Suspicions have arisen that Minister of Internal Affairs and Communications Ryota Takeda prompted a ministry bureaucrat to avoid giving clear testimony in the Japanese Diet during deliberations over a violation of foreign investment rules by broadcasting company Tohokushinsha Film Corp.
The focus of the issue is whether a person in charge at the company who became aware of the violation reported that fact to the Ministry of Internal Affairs and Communications.
An opposition legislator asked a ministry official whether such a report had been made to the ministry during a meeting of the House of Representatives Budget Committee. But before the official spoke, Takeda, who was sitting in the Cabinet minister's section, could be heard saying, "I have no recollection." The official then repeatedly responded, "I have no recollection."
Takeda maintained that he never gave any directions or orders regarding the official's testimony. But if the head of a ministry says such a thing in front of a subordinate, then it would be normal for the official to construe that as an instruction. The explanation that his comment "somehow popped out, perhaps unconsciously," fails to hold water.
If the company did indeed report the violation to the communications ministry, it would mean that the ministry overlooked an illegal state of affairs. The testimony from both sides on the issue is conflicting, but it can't be helped if Takeda is seen as turning his back on an investigation into the truth.

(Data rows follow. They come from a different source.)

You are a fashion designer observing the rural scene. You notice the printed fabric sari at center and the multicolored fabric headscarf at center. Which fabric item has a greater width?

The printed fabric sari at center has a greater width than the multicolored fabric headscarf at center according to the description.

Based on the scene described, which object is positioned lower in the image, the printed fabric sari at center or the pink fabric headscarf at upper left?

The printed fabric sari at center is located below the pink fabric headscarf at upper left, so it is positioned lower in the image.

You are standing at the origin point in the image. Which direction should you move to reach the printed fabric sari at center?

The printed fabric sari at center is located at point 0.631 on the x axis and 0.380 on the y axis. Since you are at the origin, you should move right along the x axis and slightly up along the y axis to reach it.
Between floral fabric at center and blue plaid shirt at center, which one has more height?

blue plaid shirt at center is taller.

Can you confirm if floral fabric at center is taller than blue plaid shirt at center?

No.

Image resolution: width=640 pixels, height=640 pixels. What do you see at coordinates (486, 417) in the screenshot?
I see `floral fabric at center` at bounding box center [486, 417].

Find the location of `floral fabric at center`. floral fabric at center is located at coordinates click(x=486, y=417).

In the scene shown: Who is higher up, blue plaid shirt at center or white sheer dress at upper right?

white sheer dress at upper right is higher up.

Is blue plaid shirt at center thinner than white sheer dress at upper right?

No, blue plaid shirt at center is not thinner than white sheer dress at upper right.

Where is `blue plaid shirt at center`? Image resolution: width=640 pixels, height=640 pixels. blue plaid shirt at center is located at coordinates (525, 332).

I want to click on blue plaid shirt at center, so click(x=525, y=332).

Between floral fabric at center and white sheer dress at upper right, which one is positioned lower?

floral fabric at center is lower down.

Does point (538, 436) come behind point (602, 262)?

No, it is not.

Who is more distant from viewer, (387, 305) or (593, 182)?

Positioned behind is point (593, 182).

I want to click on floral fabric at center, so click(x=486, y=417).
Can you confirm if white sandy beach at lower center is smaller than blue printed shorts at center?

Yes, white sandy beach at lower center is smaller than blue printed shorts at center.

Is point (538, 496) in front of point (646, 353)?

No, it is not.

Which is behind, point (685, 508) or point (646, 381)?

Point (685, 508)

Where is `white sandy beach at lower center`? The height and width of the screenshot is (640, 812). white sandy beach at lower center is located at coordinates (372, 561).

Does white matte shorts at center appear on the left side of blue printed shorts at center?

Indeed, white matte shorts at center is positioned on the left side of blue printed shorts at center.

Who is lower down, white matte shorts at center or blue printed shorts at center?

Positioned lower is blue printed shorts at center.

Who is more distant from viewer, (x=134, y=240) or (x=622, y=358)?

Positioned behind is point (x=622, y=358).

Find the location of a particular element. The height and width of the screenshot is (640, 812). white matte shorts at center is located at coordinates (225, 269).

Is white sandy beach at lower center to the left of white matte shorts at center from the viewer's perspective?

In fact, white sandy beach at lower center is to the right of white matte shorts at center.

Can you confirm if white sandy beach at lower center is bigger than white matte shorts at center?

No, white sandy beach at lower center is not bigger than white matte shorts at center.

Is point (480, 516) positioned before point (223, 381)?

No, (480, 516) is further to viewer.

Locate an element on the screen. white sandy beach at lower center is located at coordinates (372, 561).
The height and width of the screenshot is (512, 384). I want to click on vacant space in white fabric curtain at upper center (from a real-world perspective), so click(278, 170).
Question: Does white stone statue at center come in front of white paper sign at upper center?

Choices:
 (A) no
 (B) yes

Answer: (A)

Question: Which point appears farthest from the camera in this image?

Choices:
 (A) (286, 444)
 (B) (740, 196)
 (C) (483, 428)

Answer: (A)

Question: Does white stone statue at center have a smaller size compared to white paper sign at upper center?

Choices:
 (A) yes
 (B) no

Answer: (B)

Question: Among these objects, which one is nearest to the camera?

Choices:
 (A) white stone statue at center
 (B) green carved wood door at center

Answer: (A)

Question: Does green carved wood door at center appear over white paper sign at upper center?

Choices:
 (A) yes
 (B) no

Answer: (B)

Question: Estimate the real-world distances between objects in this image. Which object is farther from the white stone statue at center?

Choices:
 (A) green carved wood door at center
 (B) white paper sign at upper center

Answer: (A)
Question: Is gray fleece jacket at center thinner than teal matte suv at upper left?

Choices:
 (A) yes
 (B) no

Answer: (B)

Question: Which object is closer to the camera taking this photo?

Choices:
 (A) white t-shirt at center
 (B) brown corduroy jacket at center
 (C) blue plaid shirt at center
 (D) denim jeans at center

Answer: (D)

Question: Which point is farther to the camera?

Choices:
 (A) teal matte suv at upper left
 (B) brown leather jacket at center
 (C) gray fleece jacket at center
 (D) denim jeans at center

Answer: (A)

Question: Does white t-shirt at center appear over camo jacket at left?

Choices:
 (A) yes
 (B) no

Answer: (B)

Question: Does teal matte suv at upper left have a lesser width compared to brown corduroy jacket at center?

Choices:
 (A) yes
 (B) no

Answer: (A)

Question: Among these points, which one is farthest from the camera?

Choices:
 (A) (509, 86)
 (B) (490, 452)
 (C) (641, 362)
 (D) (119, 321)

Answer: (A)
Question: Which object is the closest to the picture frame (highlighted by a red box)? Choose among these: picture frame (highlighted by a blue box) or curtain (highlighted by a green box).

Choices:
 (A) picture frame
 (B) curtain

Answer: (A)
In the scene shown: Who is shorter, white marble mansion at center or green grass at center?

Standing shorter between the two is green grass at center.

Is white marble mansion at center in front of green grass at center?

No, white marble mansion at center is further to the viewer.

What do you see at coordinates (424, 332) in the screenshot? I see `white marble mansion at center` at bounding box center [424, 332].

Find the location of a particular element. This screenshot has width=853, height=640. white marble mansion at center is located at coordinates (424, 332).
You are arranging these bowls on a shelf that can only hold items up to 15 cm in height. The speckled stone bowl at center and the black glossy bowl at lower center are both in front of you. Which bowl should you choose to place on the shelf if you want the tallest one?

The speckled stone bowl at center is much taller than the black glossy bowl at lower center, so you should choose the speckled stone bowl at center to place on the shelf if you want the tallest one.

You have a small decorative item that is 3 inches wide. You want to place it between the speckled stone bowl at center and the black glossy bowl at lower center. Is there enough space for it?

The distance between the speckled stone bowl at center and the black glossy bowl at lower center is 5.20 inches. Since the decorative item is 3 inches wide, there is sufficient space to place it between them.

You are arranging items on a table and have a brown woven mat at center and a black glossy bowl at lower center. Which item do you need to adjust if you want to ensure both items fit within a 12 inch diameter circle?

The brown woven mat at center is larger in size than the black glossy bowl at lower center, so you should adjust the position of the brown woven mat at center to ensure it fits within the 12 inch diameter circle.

Takeda has also continued to give insincere testimony in the Diet regarding the problem of wining and dining by telecoms giant Nippon Telegraph and Telephone Corp. (NTT). On the question of whether there had been any dinner meetings with NTT's president, Takeda reiterated, "We would never join in dinner meetings that would invite the suspicion of the people," and evaded responses for a week. It was only after a report from weekly magazine Shukan Bunshun surfaced that he made a turnaround and admitted that a dinner meeting had taken place.
Ministerial rules ban actions inviting public suspicion, such as receiving entertainment from related parties. If officials were not in violation of these rules, then surely they could have acknowledged the meeting from the outset and explained it, putting an end to the matter.
The stance of not squarely responding to questions and then acknowledging the acts after reports surface only deeps public suspicions and increases distrust in politics.
In November last year, when one dinner meeting took place, NTT was proceeding to make NTT Docomo Inc. a wholly owned subsidiary, and its approach to lowering mobile phone fees was in the spotlight.
Takeda said he was invited to take part in the dinner meeting by another business figure, and that he was not aware that NTT's president was there. But it is unnatural for him to say that he joined in a meeting without being aware of who else was attending.
Takeda needs awareness that he heads an organization under suspicion. If he does not reform his stance of making light of the Diet, then he will have a hard time recovering public trust.